2011 Annual Report
1a.Objectives (from AD-416)
To conduct large factory trials across the Louisiana processing season to determine how different levels of trash impact upsteam and downstream processing. The trials will provide crucial knowledge on what levels and types of trash are impeding the manufacture of VHP/VLC sugar for the new LA refineries, what the critical level of trash that causes VHP/VLC sugar to be produced over raw sugar, and also provide optimum ground and fan speeds to control the levels of processed trash for VHP/VLC sugar manufacture that is of economical benefit and satisfactory to both parties.
1b.Approach (from AD-416)
Different harvest treatments from the same commercial field of ripener-treated sugarcane (same variety per trial) will be evaluated. At least 3 treatments of green billets subjected to different combinations of extraction fan and ground speeds on a newer model combine harvester designed for green harvesting. Each harvest treatment will have 2 reps that will be delivered to the factory on the same day; each rep will represent -50 short tons. Four random grab samples (-35 lb) will be collected from each treatment rep in the cane yard, and separated into different tissues and weighed. Factory core lab results will be obtained for each treatment rep as well as the direct analysis of shredded cane (DAC) randomly removed from the factory conveyor belt. Tandem milling rates, etc., and any chokes will be monitored at the factory. After the whole tandem mill has first been purged with part of the treatment supply, composite mixed juice (MJ) and bagasse samples will be collected at the factory. The MJ will then quickly transported to New Orleans and processed across the SRRC sugar processing pilot plant into clarified juice, syrup, massecuite, molasses, raw and affinated VHP sugar. The factory trials will be repeated three times across the season to cover environmental variations.
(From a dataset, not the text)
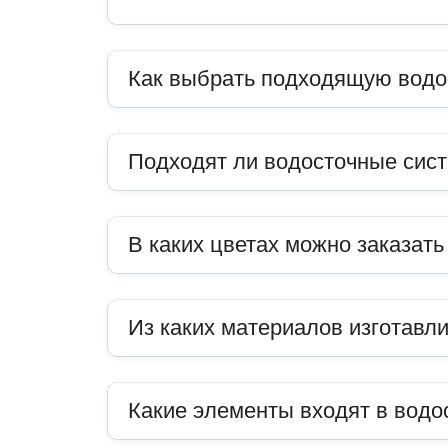
Как выбрать подходящую водо
Подходят ли водосточные сис
В каких цветах можно заказат
Из каких материалов изготавл
Какие элементы входят в водо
New refineries in Louisiana are requesting sugarcane factories to deliver higher quality raw sugar with low color and ash concentrations. This higher quality raw sugar will allow both growers and factory processors to gain economic premiums from the new refineries. A comprehensive factory trash trial was conducted in 2010 to determine how different speeds of the extractor fans on two combine harvesters affect trash levels of green billets (short sections of whole stalk of 20-30 cm) from one commercial sugarcane variety as well as factory processing. Fan speeds of 1,050, 850 and 650 revolutions per minute (rpm) were studied on three different days (November 20-22, 2010). A bulk sample of mixed juice was transported to our new pilot plant in New Orleans to simulate the manufacture of products across the factory including sugars. Total trash levels (leaves plus top part of the stalk) were 12.1, 18.9 and 22.7% for the 1,050, 850, and 650 rpm fan speeds, respectively. Most quality and processing parameters, including color and ash, became progressively worse with increased trash levels and decreased fan speed. Overall, at 650 rpm fan speed, high quality sugar for the new refinery was not commercially attained. Net proceeds to the grower were optimal for both growers and processors at the 850 rpm setting. The progress was monitored via periodic email and phone conversations.